[The input — start]

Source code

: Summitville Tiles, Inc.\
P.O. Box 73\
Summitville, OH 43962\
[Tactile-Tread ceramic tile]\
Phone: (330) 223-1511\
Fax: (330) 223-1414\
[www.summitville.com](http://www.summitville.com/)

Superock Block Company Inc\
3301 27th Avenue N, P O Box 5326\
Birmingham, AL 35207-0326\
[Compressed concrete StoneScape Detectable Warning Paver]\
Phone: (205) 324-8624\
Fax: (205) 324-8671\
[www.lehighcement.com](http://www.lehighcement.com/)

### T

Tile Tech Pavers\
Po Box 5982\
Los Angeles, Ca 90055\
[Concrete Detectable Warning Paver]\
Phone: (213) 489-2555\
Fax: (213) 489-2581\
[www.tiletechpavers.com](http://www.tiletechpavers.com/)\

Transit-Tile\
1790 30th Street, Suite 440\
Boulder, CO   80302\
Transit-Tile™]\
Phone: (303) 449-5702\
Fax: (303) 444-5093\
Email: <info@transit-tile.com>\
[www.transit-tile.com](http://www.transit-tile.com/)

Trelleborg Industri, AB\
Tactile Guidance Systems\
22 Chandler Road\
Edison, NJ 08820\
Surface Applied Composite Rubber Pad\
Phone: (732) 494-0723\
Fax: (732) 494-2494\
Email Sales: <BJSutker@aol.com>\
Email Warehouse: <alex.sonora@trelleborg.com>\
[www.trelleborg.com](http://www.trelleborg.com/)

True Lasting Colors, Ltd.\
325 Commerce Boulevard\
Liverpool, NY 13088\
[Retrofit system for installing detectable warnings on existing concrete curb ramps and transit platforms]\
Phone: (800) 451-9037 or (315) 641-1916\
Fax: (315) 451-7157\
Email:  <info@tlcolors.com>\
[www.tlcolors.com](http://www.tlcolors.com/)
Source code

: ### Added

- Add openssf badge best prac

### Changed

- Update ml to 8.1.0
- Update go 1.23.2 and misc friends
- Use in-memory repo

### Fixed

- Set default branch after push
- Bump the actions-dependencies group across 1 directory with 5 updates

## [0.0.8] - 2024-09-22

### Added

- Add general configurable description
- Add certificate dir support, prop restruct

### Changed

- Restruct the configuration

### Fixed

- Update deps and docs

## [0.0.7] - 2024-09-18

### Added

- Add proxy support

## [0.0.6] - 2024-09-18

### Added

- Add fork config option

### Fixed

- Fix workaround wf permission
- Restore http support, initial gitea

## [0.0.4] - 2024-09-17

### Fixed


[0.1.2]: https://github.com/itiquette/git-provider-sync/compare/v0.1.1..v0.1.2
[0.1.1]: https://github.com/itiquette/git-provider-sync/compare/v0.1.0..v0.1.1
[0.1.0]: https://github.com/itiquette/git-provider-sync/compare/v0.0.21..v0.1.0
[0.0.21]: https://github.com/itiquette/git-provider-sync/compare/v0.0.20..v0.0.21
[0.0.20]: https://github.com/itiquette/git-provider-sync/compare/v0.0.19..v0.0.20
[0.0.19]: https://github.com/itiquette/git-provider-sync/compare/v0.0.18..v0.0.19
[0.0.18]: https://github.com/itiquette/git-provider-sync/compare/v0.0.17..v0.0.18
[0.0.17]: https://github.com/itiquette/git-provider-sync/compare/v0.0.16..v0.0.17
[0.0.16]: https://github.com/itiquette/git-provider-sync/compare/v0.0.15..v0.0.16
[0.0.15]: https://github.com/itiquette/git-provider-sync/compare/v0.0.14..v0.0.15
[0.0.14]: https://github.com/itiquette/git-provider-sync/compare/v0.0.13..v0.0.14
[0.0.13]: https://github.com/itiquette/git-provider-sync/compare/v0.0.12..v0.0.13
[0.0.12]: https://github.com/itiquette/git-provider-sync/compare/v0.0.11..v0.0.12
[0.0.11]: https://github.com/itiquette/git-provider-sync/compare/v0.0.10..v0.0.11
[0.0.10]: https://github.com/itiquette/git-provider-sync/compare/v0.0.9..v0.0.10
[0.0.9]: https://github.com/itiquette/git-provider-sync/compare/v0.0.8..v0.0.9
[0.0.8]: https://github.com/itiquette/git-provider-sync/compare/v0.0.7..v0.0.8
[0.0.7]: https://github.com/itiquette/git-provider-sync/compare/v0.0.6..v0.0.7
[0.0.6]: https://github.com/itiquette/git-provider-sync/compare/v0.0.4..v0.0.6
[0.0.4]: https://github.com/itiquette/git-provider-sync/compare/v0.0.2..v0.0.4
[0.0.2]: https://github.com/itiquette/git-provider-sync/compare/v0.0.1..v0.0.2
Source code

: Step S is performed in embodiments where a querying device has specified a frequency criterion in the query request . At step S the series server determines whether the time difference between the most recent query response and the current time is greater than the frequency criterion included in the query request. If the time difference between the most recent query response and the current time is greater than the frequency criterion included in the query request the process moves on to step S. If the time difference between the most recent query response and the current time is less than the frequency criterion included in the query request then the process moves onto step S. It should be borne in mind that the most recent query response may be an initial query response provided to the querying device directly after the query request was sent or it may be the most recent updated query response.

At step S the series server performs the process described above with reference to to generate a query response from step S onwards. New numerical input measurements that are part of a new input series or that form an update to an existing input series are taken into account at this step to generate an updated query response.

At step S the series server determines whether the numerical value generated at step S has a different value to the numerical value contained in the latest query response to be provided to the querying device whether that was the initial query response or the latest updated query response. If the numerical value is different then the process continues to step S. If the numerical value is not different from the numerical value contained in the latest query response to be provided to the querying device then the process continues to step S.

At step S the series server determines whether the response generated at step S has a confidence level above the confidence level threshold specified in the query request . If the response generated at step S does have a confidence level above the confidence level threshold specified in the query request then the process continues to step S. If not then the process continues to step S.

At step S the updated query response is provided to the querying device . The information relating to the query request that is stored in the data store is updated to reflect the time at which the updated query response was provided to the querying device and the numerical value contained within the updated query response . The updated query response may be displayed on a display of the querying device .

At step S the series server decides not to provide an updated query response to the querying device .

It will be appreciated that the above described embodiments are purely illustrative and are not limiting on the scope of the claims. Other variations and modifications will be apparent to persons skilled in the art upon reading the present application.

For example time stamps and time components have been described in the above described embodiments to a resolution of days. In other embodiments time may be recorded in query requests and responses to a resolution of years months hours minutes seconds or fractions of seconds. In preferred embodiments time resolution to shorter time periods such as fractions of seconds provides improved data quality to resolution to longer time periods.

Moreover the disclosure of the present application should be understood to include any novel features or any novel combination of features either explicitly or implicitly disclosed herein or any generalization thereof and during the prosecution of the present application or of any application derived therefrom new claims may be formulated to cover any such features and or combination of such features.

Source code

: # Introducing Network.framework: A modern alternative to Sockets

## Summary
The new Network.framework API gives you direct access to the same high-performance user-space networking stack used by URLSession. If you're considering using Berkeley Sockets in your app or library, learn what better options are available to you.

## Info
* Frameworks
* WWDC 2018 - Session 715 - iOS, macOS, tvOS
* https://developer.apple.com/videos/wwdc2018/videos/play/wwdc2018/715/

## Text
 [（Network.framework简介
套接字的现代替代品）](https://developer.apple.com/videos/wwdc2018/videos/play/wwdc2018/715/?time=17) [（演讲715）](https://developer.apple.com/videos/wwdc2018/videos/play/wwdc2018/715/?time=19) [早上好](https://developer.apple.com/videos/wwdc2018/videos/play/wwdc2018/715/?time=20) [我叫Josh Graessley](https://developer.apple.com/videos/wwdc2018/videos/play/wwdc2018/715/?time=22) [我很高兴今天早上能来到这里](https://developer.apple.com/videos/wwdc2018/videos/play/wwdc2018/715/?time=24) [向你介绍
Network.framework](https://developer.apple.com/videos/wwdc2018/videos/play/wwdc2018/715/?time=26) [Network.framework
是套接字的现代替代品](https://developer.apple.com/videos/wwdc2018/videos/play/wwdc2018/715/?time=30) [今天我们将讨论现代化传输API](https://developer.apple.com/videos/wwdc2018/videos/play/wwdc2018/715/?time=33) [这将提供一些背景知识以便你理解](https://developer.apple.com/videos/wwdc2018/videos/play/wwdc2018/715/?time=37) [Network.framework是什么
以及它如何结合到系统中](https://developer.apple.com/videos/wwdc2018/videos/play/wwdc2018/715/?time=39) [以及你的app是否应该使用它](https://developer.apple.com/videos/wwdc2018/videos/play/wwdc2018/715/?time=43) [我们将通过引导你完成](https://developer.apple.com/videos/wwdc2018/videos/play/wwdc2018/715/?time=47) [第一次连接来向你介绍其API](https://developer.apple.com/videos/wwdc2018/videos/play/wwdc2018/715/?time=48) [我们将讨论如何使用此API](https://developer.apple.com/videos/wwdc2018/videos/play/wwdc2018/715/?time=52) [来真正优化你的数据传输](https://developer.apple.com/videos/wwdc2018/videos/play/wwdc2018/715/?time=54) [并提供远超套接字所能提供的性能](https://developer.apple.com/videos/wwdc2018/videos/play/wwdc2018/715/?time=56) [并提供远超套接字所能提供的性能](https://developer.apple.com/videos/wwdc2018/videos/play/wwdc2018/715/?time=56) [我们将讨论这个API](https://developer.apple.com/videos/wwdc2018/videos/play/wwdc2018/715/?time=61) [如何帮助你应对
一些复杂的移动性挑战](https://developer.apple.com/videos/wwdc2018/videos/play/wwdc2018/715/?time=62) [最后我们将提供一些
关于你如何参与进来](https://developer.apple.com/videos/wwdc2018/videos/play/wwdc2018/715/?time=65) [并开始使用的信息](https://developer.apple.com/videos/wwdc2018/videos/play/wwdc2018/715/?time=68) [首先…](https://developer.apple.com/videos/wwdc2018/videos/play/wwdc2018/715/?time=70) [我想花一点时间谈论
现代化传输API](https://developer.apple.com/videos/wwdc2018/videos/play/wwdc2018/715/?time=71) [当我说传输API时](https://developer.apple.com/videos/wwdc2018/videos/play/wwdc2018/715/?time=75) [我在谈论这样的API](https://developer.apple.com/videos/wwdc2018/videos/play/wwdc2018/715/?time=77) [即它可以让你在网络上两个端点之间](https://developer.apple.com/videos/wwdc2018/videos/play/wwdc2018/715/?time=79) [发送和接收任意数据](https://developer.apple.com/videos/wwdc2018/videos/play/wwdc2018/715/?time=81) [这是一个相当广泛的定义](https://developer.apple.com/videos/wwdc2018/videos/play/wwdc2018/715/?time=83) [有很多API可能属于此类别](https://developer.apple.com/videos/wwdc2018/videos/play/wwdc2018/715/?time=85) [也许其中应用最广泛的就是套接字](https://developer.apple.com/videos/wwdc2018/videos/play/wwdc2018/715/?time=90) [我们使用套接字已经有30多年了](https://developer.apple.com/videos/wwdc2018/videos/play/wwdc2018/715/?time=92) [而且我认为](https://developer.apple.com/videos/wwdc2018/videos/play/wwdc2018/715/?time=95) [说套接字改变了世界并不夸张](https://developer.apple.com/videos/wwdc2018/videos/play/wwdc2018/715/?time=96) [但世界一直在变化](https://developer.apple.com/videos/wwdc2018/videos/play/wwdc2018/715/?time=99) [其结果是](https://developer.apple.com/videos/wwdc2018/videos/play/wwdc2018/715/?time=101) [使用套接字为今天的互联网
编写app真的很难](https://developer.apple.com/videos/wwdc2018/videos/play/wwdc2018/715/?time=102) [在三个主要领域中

[The input — finish]

The task: Review the preceding data and report every line that includes the string "support".

Solved exercise:
- Add certificate dir support, prop restruct
- Add proxy support
- Restore http support, initial gitea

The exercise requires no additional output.